This task calls for copying every line of the records that includes the word "display".
[Opening SUPPLIED ENTRIES section]
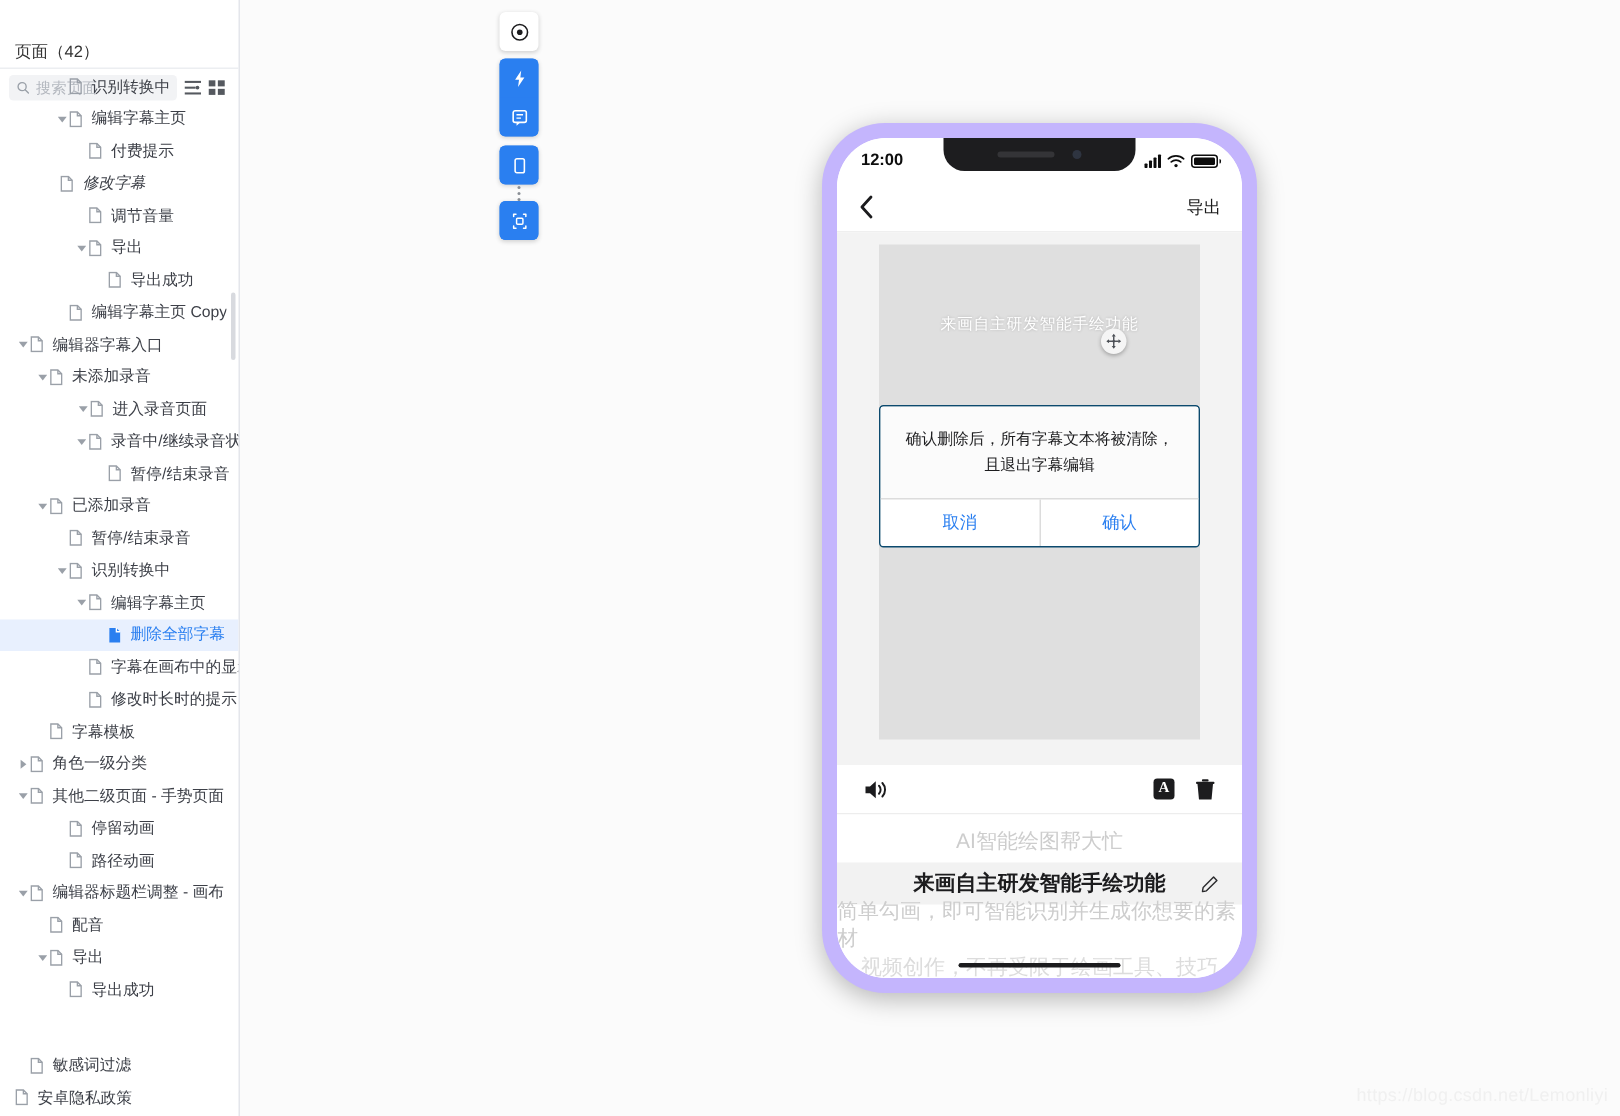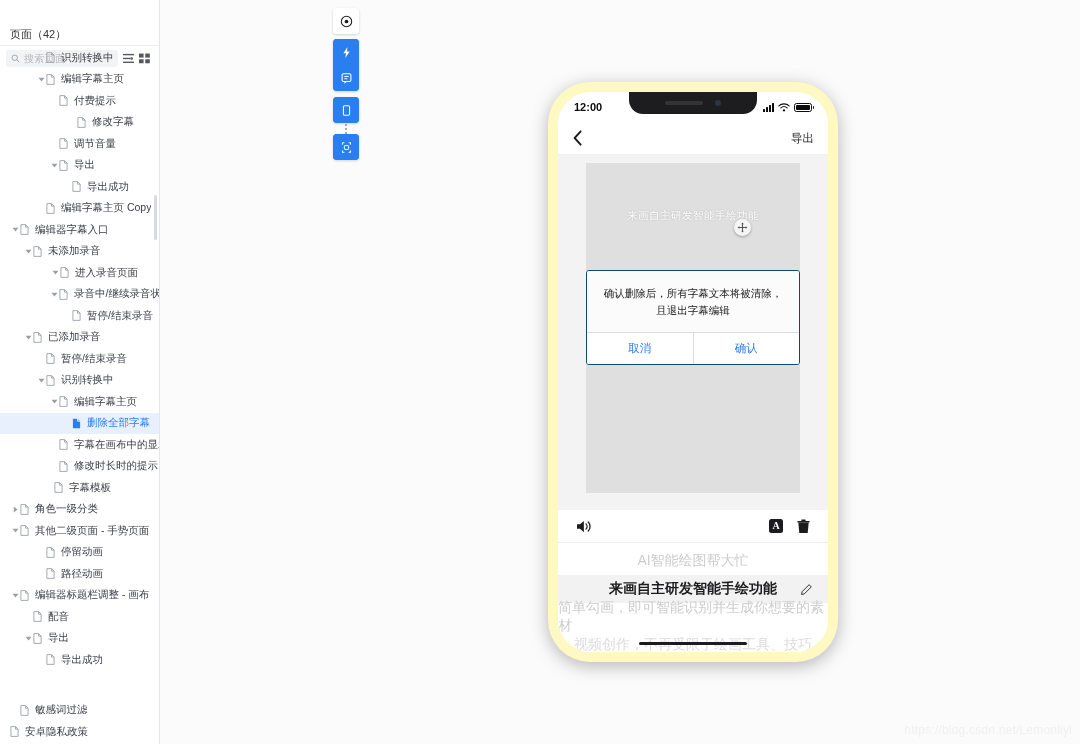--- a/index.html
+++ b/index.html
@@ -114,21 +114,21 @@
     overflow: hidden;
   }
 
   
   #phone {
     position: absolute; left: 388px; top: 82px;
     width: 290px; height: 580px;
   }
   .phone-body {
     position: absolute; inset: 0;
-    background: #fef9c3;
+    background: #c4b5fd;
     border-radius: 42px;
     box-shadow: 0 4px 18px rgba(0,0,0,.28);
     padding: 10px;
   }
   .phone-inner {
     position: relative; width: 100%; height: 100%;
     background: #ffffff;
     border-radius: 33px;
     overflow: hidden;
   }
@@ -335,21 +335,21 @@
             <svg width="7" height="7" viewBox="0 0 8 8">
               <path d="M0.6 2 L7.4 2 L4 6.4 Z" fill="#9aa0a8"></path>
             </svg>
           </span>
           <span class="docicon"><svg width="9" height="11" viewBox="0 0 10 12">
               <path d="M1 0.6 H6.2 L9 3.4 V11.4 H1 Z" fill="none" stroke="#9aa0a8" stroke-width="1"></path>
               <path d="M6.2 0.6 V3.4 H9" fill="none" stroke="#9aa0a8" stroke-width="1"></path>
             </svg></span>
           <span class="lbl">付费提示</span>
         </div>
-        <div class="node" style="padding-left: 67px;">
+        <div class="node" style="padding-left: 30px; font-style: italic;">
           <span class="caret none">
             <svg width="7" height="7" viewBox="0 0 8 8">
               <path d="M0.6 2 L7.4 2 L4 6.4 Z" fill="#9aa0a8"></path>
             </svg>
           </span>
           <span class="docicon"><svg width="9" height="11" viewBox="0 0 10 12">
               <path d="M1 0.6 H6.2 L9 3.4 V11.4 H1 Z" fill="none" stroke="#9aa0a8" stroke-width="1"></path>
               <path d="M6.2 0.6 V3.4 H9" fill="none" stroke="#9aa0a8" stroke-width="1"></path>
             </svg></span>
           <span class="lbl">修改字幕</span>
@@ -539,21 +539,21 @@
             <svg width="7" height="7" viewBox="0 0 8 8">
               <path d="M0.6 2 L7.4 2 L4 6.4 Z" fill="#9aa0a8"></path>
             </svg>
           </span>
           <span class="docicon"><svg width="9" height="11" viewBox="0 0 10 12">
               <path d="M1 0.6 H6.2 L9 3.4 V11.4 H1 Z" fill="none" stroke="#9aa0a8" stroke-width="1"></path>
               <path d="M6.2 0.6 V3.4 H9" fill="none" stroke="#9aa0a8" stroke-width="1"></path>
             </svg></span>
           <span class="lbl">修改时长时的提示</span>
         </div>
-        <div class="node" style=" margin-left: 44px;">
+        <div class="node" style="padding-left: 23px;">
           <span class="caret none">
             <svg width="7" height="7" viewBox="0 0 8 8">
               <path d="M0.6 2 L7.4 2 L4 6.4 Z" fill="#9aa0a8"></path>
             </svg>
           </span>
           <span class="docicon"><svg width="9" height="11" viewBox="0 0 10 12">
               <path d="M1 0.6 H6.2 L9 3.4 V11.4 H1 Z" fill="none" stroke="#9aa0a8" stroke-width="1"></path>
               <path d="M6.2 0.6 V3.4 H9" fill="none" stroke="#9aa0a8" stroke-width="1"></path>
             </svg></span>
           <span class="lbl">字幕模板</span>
[Closing SUPPLIED ENTRIES section]
[Opening SUPPLIED ENTRIES section]
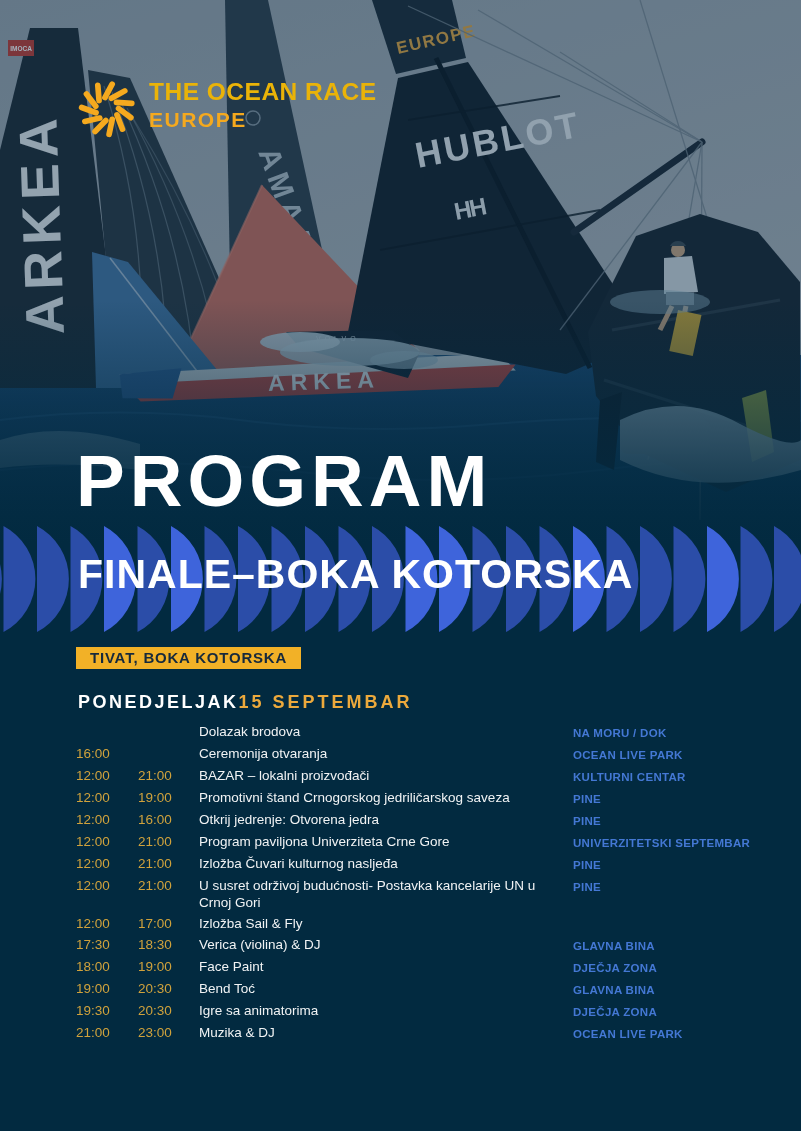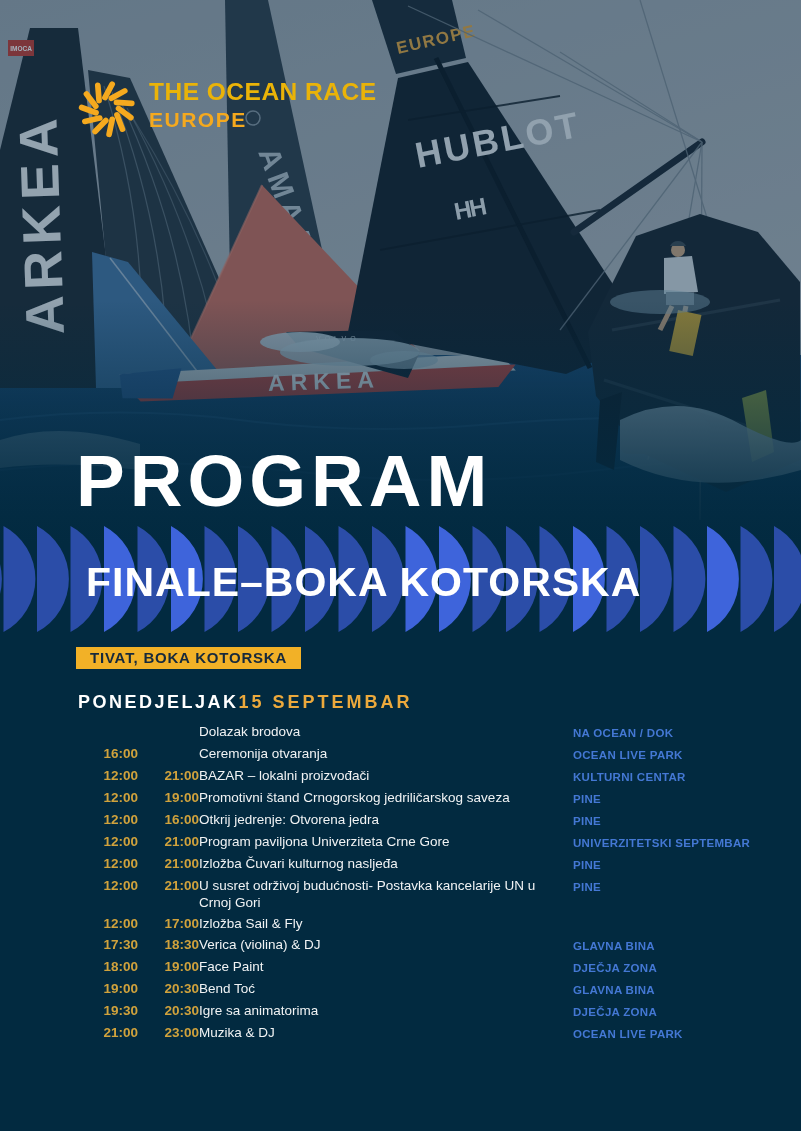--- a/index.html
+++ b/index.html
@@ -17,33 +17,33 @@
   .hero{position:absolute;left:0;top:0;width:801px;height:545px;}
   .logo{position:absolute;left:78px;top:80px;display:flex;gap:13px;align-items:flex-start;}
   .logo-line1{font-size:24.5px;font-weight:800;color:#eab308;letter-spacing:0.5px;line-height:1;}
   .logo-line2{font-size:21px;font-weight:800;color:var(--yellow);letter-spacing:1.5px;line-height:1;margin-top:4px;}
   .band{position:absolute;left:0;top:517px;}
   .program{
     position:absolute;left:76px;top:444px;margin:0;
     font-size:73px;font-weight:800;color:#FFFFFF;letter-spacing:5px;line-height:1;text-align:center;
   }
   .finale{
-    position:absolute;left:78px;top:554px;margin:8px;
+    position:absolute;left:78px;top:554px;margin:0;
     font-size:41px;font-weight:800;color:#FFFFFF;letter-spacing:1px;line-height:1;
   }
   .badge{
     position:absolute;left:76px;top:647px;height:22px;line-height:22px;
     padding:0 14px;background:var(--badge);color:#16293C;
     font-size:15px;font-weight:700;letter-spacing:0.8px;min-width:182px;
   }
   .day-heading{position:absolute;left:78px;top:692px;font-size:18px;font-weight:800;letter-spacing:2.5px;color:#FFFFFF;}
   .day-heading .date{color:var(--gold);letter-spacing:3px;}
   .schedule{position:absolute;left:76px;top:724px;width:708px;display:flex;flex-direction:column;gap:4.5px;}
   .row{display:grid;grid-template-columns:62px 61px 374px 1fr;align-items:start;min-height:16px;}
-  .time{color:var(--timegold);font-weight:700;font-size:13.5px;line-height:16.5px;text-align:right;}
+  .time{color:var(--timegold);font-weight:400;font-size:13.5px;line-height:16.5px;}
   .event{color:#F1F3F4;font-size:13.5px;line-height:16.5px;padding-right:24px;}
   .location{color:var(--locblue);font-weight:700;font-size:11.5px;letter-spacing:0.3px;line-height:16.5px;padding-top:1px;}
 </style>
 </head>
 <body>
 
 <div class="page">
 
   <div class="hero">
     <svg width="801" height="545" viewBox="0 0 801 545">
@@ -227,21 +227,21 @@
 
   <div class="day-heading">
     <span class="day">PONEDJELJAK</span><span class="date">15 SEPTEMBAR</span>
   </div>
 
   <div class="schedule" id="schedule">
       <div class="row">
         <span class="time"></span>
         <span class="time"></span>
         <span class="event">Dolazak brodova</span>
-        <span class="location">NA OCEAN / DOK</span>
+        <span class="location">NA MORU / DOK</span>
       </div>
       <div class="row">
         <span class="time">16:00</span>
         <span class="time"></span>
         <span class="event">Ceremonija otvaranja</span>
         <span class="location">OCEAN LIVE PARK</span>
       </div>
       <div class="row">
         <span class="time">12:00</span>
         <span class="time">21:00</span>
[Closing SUPPLIED ENTRIES section]
WRITTEN SOLUTION:
   .logo{position:absolute;left:78px;top:80px;display:flex;gap:13px;align-items:flex-start;}
   .schedule{position:absolute;left:76px;top:724px;width:708px;display:flex;flex-direction:column;gap:4.5px;}
   .row{display:grid;grid-template-columns:62px 61px 374px 1fr;align-items:start;min-height:16px;}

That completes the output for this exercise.